Mooers’ Law Expanded

It seems unlikely that Mooers, in spite of the attention he focuses upon environments in which IR systems tend not to be used, was unaware of the rest of the scale; his observations about "the best of the chemical or pharmaceutical laboratories" acknowledge the opposite extreme, while the very study in which his law is first mentioned seems to exist primarily to address the needs of those environments that are in between. Indeed, early on in this Seven Model Systems study, he makes a statement that very closely resembles what his law has now become: "If the burden on the users of the information becomes too high, either in the retrieval process or in the labor of delineating new material, the users will give the system up and try to get along without it" (1959a, p.6). Clearly, though, this statement has no meaning within either of the environments which lie at the extreme ends of the scale; it makes sense only if applied to the middle. Thus, it would seem that an expansion of Mooers’ original law would be in order:

Mooers’ 1st Law: In an environment in which it is more painful and troublesome for a customer to have information in hand than for him not to have it, an IR system will tend not to be used.

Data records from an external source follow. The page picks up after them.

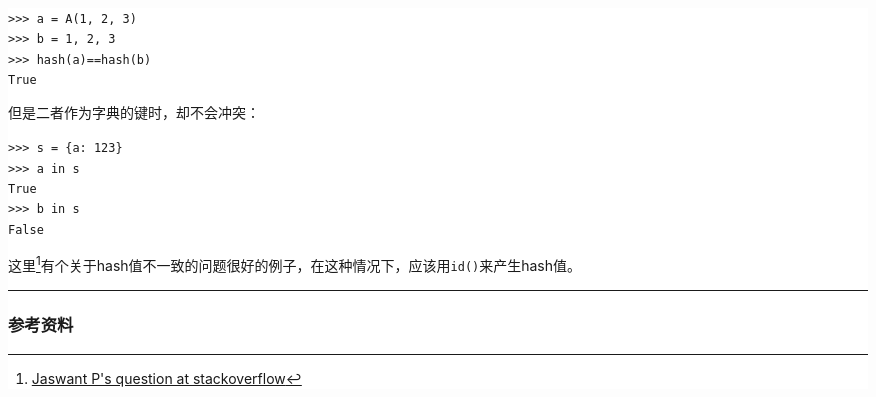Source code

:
```
>>> a = A(1, 2, 3)
>>> b = 1, 2, 3
>>> hash(a)==hash(b)
True
```
但是二者作为字典的键时，却不会冲突：
```
>>> s = {a: 123}
>>> a in s
True
>>> b in s 
False
```


这里[^refer-19]有个关于hash值不一致的问题很好的例子，在这种情况下，应该用`id()`来产生hash值。

----



### 参考资料


[^refer-1]: [Hash table at Wikipeida](https://en.wikipedia.org/wiki/Hash_table)

[^refer-2]: [Hash table at Wikipeida](https://en.wikipedia.org/wiki/Hash_table#Open_addressing)

[^refer-3]: [Open addressing at Wikipeida](https://en.wikipedia.org/wiki/Open_addressing)

[^refer-4]: [Time complexity in big O notation](https://en.wikipedia.org/wiki/Hash_table)

[^refer-5]: [Are dictionaries ordered in Python 3.6+?](https://stackoverflow.com/questions/39980323/are-dictionaries-ordered-in-python-3-6)

[^refer-6]: [New dict implementation at Python documentation](https://docs.python.org/3.6/whatsnew/3.6.html#new-dict-implementation)

[^refer-7]: [More compact dictionaries with faster iteration](https://mail.python.org/pipermail/python-dev/2012-December/123028.html)

[^refer-8]: [`sys.hash_info` at Python documentation](https://docs.python.org/3.9/library/sys.html#sys.hash_info)

[^refer-9]: [Python documentation](https://docs.python.org/3/reference/datamodel.html#object.__hash__)

[^refer-10]: [Hashing of numeric types at Python documentation](https://docs.python.org/3.9/library/stdtypes.html#numeric-hash)

[^refer-11]: [Błażej Michalik's answer at stackoverflow](https://stackoverflow.com/questions/49722196/how-does-python-compute-the-hash-of-a-tuple/49722254#49722254)

[^refer-12]: [Duncan's answer at stackoverflow](https://stackoverflow.com/questions/11324271/what-is-the-default-hash-in-python/11324771#11324771)

[^refer-13]: [PYTHONHASHSEED at Python documentation](https://docs.python.org/3.9/using/cmdline.html#envvar-PYTHONHASHSEED)

[^refer-14]: [mutable at python documentation](https://docs.python.org/3/glossary.html#term-mutable)

[^refer-15]: [immutablein at python documentation](https://docs.python.org/3/glossary.html#term-immutable)

[^refer-16]: [hashable at python documentation](https://docs.python.org/3/glossary.html#term-hashable)

[^refer-17]: [Python `hash()` in programiz](https://www.programiz.com/python-programming/methods/built-in/hash)

[^refer-18]: [ShadowRanger's comment at stackoverflow](https://stackoverflow.com/questions/2909106/whats-a-correct-and-good-way-to-implement-hash/2909119#comment103700610_2909119)

[^refer-19]: [Jaswant P's question at stackoverflow](hhttps://stackoverflow.com/questions/61118043/python-dict-getk-returns-none-even-though-key-exists)

[^refer-20]: [What's a correct and good way to implement ``__hash__()``?](https://stackoverflow.com/questions/2909106/whats-a-correct-and-good-way-to-implement-hash)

Mooers’ 2nd Law: In an environment in which it is absolutely critical for a customer to have information, an IR system, no matter how poorly designed, will tend to be used.

Mooers’ 3rd Law: In an environment in which the trouble of having information versus that of not having it are fairly evenly balanced, system design and performance tend to be the deciding factors in whether or not an IR system will be used.

 

 

 

References

Bierbaum, E.G. (1990). A paradigm for the ‘90s: in research and practice, library and information science needs a unifying principle; "least effort" is one scholar’s suggestion. American Libraries, 21, 18-19.

Mooers. C.N. (1959a). Information Retrieval Selection Study. Part II: Seven System Models. Cambridge, MA: Zator Company.

Mooers, C.N. (1959b). Mooers’ Law; or why some retrieval systems are used and others are not. (Zator Technical Bulletin 136). Cambridge, MA: Zator Company; 1959. Editorial of same title, American Documentation, v.11, no.3, page i; July 1960; and reprinted in The Scientist, v.11, no.2, p 10 Mar 17, 1997.

Pemberton, J. Michael (1989). Telecommunication: Technology and Devices. Records Management Quarterly, 23, 46-48.

Summit, Roger K. (1993). The Year 2000: dreams and nightmares. Searcher, 1, 16-17.

Zipf, George Kingsley. Human Behavior And The Principle Of Least Effort ; Cambridge, Mass.; Harvard University; 1949.